You are on page 1of 3

People v. Alunday G.R. NO.

181546 : September 3, 2008

FACTS:

 Sometime in May 2000, the Intelligence Section of the Police Provincial Office of Mountain
Province received a report from a confidential informant of an existing marijuana plantation
within the vicinity of Mount Churyon, Sadanga, Mountain Province.

 On Aug. 2, a contingent composed of policemen from Bauko, Sabangan, Tadian, Sadanga,


Provincial Headquarters and Bontoc Municipal Headquarters proceeded to Mount Churyon.

 On Aug. 3, a group of policemen, including SPO1 George Saipen, was dispatched to scout the
area ahead of the others. At a distance of 30 meters, Saipen, together with the members of his
group, saw Alunday cutting and gathering marijuana plants. SPO1 Saipen and others
approached Alunday and introduced themselves as members of the PNP.

 Alunday was brought to a nearby hut where the operatives saw an old woman, an M16 rifle
and dried marijuana leaves.

 Two informations were filed against Alunday, for violating Sec 9 of RA 6425 (Dangerous Drugs
Act of 1972) and Sec 1 of PD 1866.

 Alunday was convited for violation of RA 6425 and acquitted for violation of PD 1866 on
reasonable doubt.

ISSUES:
 WON the guilt of Alunday has been proven beyond reasonable doubt - YES
 WON the court never acquired jurisdiction over Alunday’s person because he was arrestd without
a warrant (issue only raised in the SC) - NO

RULING:

All told, the cultivation of marijuana fruiting tops by accused-appellant having been established
beyond reasonable doubt, we are constrained to uphold appellants conviction. The penalty imposed
by the RTC, as affirmed by the Court of Appeals, being in accord with law, is likewise affirmed.

RATIO:
1. The prosecution was able to establish the following with conviction:
(1) A police continent raided a marijuana plantation located in Mount Churyon, Sadanga, Mountain
Province.
(2) In the course thereof, appellant was seen cutting and gathering marijuana plants from the
premises.
(3) There were no other plants except marijuana which were growing in the said area.
(4) There was a hut apparently used by appellant and an old woman as a camp or temporary dwelling
which existed alone within the area of the subject plantation.
(5) The samples taken from the said plantation were all found to be positive for marijuana.

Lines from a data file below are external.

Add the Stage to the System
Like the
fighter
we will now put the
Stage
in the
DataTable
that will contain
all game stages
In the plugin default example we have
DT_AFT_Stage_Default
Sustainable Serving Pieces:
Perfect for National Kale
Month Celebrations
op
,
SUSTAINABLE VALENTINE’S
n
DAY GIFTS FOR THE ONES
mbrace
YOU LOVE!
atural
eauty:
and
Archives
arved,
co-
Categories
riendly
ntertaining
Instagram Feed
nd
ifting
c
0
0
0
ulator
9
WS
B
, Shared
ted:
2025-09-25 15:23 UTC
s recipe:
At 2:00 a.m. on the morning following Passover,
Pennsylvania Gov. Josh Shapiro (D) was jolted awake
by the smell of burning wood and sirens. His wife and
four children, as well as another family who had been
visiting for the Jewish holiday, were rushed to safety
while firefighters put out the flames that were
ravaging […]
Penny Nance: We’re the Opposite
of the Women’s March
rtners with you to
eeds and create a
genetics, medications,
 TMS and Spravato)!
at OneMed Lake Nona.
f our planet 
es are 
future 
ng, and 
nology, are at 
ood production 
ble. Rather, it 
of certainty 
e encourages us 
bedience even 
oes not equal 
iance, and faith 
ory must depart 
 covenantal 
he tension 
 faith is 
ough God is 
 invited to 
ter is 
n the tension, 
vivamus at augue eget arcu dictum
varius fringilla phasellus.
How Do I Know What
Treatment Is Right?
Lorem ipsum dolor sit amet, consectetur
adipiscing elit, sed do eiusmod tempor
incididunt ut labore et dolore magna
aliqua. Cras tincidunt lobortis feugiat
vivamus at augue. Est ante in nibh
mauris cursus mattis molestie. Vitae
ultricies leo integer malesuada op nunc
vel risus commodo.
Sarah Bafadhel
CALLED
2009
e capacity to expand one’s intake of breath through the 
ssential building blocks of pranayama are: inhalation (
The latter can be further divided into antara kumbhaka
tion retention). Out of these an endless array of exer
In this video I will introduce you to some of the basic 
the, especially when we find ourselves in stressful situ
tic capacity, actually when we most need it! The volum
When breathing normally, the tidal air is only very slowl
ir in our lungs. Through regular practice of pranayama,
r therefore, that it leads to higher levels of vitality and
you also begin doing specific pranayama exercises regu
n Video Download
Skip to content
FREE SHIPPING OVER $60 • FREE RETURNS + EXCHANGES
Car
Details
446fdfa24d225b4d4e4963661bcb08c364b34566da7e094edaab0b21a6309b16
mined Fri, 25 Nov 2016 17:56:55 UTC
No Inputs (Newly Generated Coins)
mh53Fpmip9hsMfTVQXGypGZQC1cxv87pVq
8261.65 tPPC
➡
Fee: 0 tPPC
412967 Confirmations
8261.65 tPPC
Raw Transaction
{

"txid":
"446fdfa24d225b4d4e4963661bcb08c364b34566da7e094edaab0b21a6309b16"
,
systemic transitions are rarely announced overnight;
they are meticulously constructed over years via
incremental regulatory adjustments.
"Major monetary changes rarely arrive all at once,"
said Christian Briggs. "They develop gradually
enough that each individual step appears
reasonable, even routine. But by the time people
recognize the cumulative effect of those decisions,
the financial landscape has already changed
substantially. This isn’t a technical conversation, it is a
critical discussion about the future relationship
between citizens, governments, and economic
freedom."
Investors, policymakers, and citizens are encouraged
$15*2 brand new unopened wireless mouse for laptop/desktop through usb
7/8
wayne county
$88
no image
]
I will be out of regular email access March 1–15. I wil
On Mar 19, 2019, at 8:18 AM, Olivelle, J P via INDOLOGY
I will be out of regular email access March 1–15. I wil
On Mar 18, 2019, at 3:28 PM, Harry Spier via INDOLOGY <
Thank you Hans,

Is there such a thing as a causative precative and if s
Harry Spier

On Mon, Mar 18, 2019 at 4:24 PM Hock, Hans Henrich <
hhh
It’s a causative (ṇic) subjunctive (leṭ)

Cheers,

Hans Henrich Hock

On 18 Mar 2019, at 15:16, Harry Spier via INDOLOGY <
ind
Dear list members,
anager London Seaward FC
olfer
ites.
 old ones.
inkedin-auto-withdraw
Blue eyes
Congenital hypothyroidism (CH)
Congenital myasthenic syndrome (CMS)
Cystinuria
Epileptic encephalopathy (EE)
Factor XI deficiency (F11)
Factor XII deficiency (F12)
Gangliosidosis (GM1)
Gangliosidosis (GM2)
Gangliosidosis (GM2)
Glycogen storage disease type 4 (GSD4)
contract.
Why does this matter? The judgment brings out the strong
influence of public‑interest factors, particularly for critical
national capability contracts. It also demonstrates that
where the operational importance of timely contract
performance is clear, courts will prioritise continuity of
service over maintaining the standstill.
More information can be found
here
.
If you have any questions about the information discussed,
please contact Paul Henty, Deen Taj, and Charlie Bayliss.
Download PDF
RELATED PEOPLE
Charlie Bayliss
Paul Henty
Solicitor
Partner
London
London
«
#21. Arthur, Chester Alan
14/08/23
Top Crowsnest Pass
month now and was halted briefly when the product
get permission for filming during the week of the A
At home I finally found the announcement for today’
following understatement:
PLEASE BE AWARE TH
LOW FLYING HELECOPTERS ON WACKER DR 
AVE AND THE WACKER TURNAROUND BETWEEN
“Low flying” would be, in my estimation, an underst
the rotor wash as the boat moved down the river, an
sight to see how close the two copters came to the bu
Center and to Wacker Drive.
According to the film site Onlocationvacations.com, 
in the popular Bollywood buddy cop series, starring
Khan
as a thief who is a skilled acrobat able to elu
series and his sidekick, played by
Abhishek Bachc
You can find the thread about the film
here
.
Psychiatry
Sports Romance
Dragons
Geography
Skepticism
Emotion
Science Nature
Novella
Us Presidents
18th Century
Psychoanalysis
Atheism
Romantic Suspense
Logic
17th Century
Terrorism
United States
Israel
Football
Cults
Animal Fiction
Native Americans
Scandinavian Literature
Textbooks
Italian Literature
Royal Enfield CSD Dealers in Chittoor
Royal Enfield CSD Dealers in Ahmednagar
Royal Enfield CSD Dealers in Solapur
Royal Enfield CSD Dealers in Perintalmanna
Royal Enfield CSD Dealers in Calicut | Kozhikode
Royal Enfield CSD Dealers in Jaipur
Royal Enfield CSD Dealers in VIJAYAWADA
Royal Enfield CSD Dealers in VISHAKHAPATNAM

On the face of these positive testimonies of the prosecution witnesses, appellant’s bare denials must
necessarily fail.
Section 5(a) of Rule 113 of the Rules of Court provides that a peace officer or a private person may,
without a warrant, arrest a person when, in his presence, the person to be arrested has committed, is
actually committing, or is attempting to commit, an offense. Section 5(a) refers to arrest in flagrante
delicto.

The police received the information sometime in May 2000 and arrested Alunday only on Aug 3
because information about the existing marijuana plantation was finally confirmed only on Aug. 2,
2000. Alunday’s arrest on Aug 3 was legal because he was caught in flagrante delicto.

In People v. Sucro, the Court held that when a police officer sees the offense, although at a distance,
or hears the disturbances created thereby, and proceeds at once to the scene thereof, he may effect
an arrest without a warrant on the basis of Section 5, par. (a), Rule 113 of the Rules of Court as the
offense is deemed committed in his presence or within his view. In essence, Section 5, par. (a), Rule
113, requires that the accused be caught in flagrante delicto or caught in the act
of committing a crime.

Any objection involving a warrant of arrest or the procedure for the acquisition by the court of
jurisdiction over the person of the accused must be made before he enters his plea; otherwise, the
objection is deemed waived. SC also ruled that an accused may be estopped from assailing the
illegality of his arrest if he fails to move for the quashing of the information against him before his
arraignment. And since the legality of an arrest affects only the jurisdiction of the court over the
person of the accused, any defect in the arrest of the accused may be deemed cured when he
voluntarily submits to the jurisdiction of the trial court. Also, the illegal arrest of an accused is not a
sufficient cause for setting aside a valid judgment rendered upon a sufficient complaint after a trial
free from error; such arrest does not negate the validity of the conviction of the accused.